Considerazioni a margine del Disciplinare IGP per il Torrone di Caltanissetta
Ieri, 4 febbraio 2025, si è svolta presso la locale Camera di Commercio la riunione di pubblico accertamento per l’iscrizione del “Torrone di Caltanissetta” nel registro europeo delle IGP.
Nella pressoché totale assenza della stampa locale, è invece saltata agli occhi la massiccia presenza dell’amministrazione comunale, sia in termini di giunta che in termini di consiglio a sottolineare una, finalmente, attenzione a quello che è il prodotto più rappresentativo di Caltanissetta.
Purtroppo, è saltato immediatamente agli occhi anche il pressapochismo del soggetto proponente l’iscrizione, a partire proprio dall’abc di convocazione e modalità di svolgimento della riunione.
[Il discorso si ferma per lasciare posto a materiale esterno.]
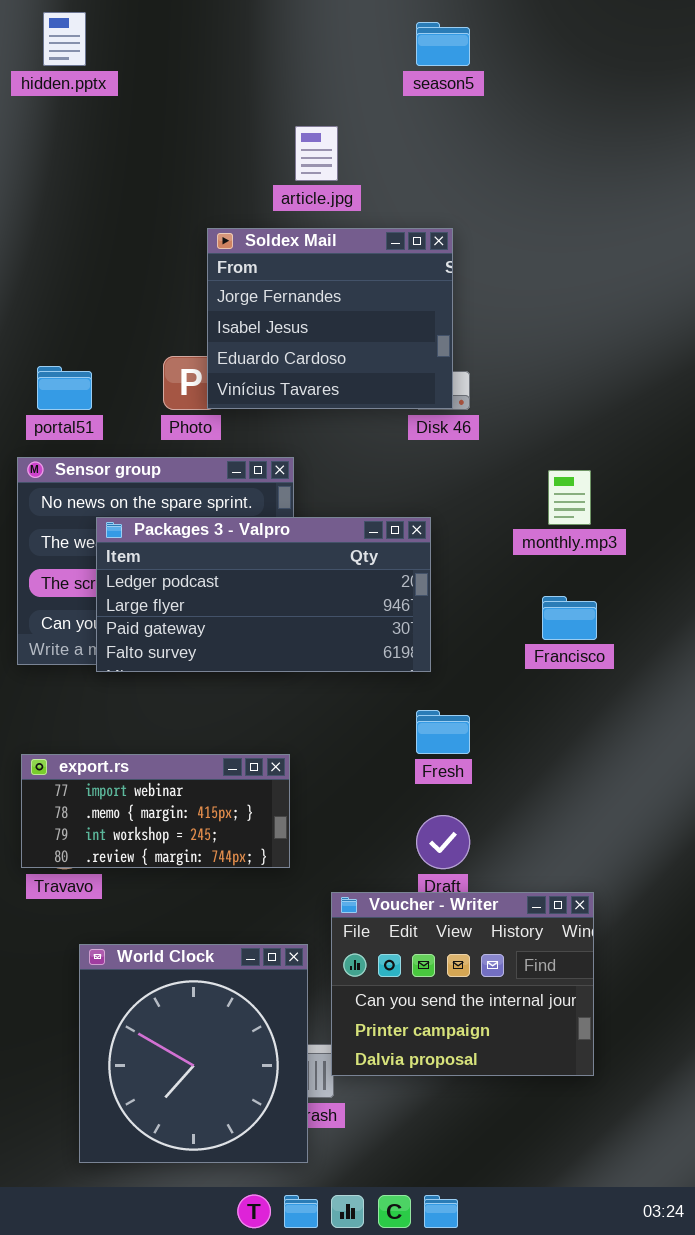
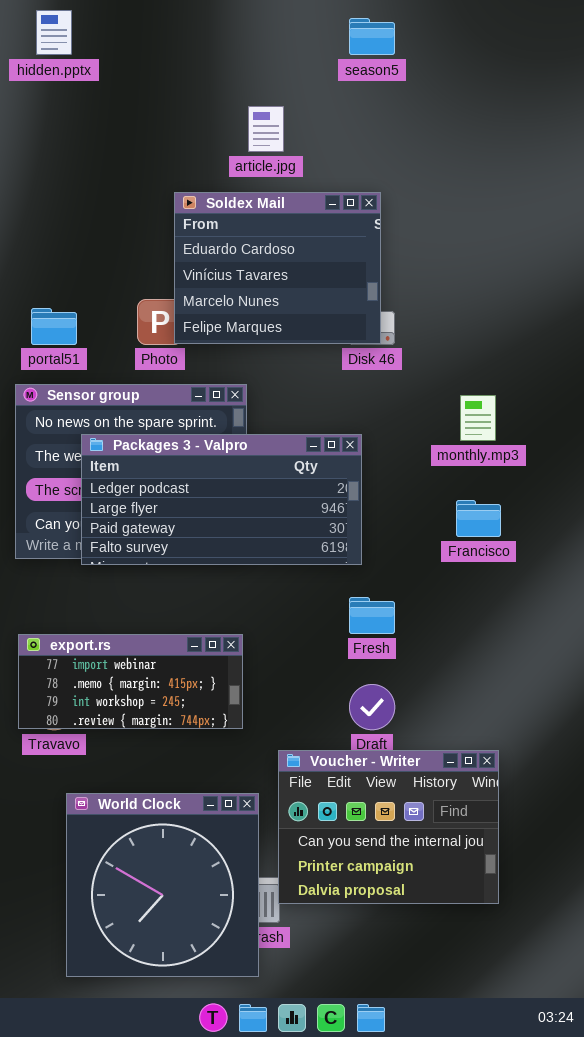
Soldex Mail: [207,228,453,409] -> [174,192,381,344], scrolled down 2 rows

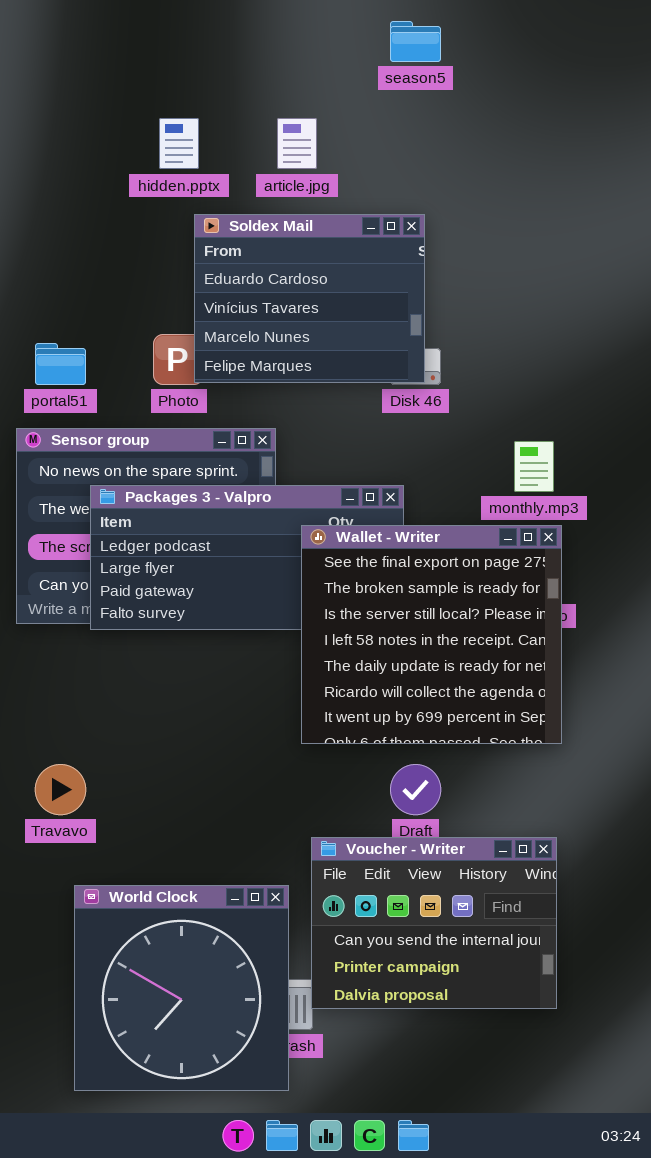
hidden.pptx: [36,10,72,55] -> [159,118,199,169], moved
Wallet - Writer: none -> [301,525,562,744], opened
export.rs: [18,634,243,729] -> none, closed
E dire che non era difficile, sarebbe bastato leggere il decreto del ministero dell’agricoltura, che pure citano, per scoprire ad esempio che andava distribuita a tutti i partecipanti una copia del disciplinare da discutere, piuttosto che scoprirlo a riunione iniziata e far perdere a tutti i convenuti mezz’ora in attesa delle fotocopie. O addirittura per scoprire che le istituzioni, le organizzazioni di categoria, i produttori, gli operatori economici andavano invitati, del resto il decreto è scritto in italiano, è abbastanza chiaro che non è un quiz a crocette per cui se inviti le associazioni di categoria allora puoi non invitare i produttori. Transeat.
Però transeat, passi, se fossero state solo queste le dimostrazioni di inadeguatezza. Invece, iniziando finalmente la lettura del disciplinare, ci si è resi conto di come, articolo per articolo, gli errori, le inesattezze, le omissioni siano state imbarazzanti. Il “torrone di Caltanissetta”, secondo questo disciplinare, si può fare con tre, quattro, cinque, sei o sette ingredienti, a scelta. Si può cuocere a fuoco diretto o a bagno maria, a scelta (e perché non anche, a questo punto, in padella o al forno?), si può fare con miele argentino, mandorla californiana e pistacchio iraniano, a scelta (e sì, ci sarebbe l’accordo di filiera, ma che si rispetti o meno sempre Torrone di Caltanissetta IGP sarebbe). Abbiamo addirittura ascoltato un’esperta di coltivazione delle mandorle, nonché produttrice di torrone, almeno stando a come si è presentata, parlare di scelta in vivaio delle piante di mandorlo da piantare. I produttori di mandorla della provincia di Caltanissetta ancora si sbellicano dalle risate.
Rimane un pugno di mosche, una figura pessima con i funzionari del Ministero venuti apposta, un prodotto che, se anche dovesse essere riconosciuto IGP, non avrebbe niente a che fare con la tradizione del torrone di Caltanissetta, con l’effetto, inevitabile, di cancellare una tradizione che dura da secoli.